- **Task directions**
Throughout the listing that follows, find each line with the word "priority" and copy it.

- **Data for this task**

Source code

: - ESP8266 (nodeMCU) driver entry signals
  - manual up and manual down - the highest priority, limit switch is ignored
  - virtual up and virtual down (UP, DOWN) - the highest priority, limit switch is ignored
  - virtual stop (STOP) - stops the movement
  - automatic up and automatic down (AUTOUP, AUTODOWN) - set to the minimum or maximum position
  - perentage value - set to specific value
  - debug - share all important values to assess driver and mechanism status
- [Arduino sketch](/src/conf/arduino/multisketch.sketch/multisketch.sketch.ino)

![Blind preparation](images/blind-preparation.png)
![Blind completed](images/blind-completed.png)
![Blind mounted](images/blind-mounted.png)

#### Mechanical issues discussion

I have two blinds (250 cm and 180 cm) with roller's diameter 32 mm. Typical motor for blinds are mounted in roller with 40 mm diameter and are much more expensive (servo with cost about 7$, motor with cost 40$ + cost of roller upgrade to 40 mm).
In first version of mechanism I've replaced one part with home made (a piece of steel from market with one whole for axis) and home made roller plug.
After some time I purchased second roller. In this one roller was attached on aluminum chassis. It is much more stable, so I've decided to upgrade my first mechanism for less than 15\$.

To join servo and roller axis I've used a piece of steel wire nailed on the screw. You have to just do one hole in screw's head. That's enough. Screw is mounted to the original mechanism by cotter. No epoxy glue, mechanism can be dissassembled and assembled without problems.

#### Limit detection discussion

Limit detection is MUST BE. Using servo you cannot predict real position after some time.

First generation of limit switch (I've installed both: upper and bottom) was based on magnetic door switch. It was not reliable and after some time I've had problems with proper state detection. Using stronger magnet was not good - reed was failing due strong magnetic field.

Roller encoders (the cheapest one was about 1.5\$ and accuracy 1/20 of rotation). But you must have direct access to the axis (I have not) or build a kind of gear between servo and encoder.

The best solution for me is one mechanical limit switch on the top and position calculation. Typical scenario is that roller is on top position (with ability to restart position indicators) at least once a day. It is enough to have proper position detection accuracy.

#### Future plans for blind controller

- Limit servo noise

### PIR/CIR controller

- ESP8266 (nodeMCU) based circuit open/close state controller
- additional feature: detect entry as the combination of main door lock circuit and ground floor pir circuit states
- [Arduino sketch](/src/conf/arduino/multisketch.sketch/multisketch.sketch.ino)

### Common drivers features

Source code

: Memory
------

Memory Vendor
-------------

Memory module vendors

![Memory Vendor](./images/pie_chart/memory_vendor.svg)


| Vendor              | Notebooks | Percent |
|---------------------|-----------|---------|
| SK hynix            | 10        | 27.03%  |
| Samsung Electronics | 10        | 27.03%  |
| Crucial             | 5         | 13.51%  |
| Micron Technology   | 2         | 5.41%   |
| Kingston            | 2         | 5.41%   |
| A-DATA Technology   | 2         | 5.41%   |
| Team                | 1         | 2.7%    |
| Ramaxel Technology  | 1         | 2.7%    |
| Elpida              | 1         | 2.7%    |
==
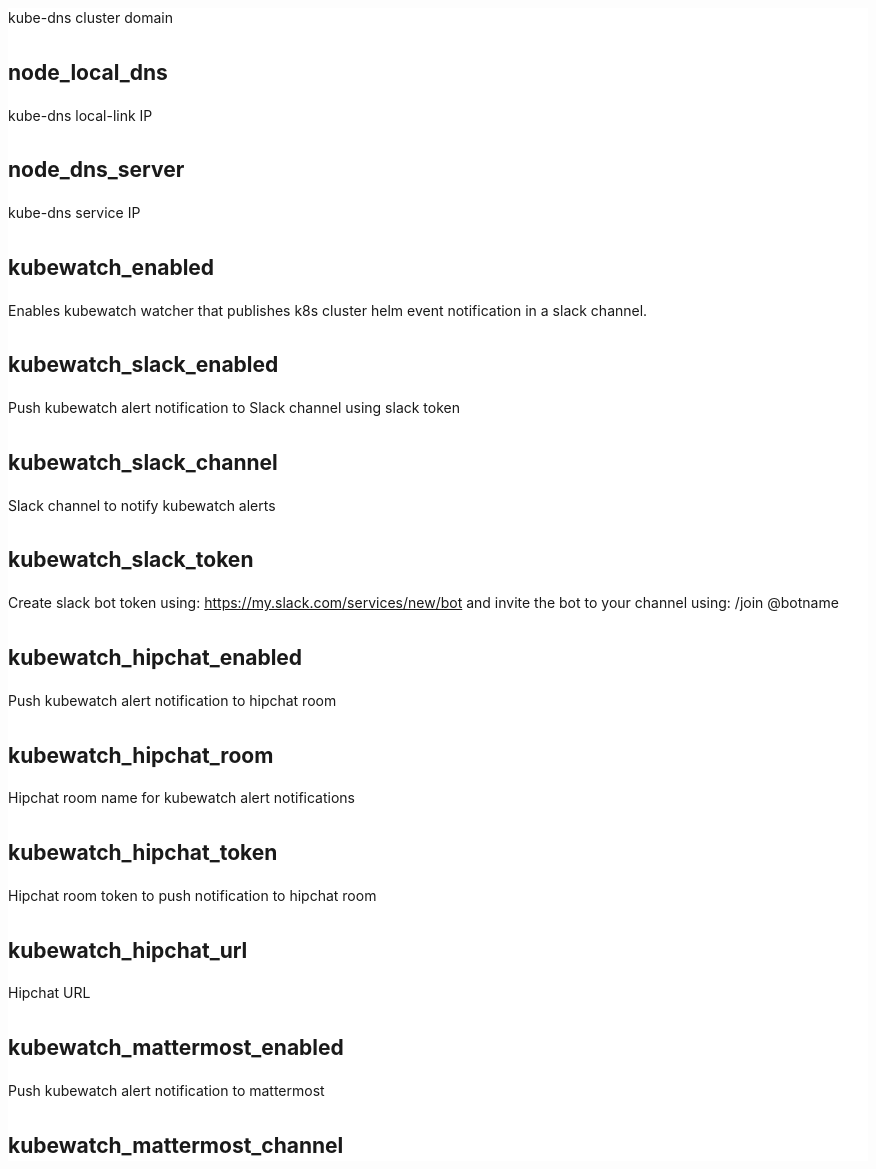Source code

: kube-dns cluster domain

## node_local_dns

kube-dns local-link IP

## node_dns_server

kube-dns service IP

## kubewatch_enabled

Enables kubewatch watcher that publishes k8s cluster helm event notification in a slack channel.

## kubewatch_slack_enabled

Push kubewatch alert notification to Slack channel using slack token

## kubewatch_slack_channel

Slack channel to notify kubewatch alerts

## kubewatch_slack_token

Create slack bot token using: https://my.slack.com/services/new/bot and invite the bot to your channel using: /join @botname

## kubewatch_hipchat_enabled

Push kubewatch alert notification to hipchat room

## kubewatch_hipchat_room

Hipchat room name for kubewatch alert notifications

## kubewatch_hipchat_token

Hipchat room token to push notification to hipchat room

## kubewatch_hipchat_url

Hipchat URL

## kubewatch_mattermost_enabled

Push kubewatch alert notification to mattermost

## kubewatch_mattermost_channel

- **Solved exercise**
  - manual up and manual down - the highest priority, limit switch is ignored
  - virtual up and virtual down (UP, DOWN) - the highest priority, limit switch is ignored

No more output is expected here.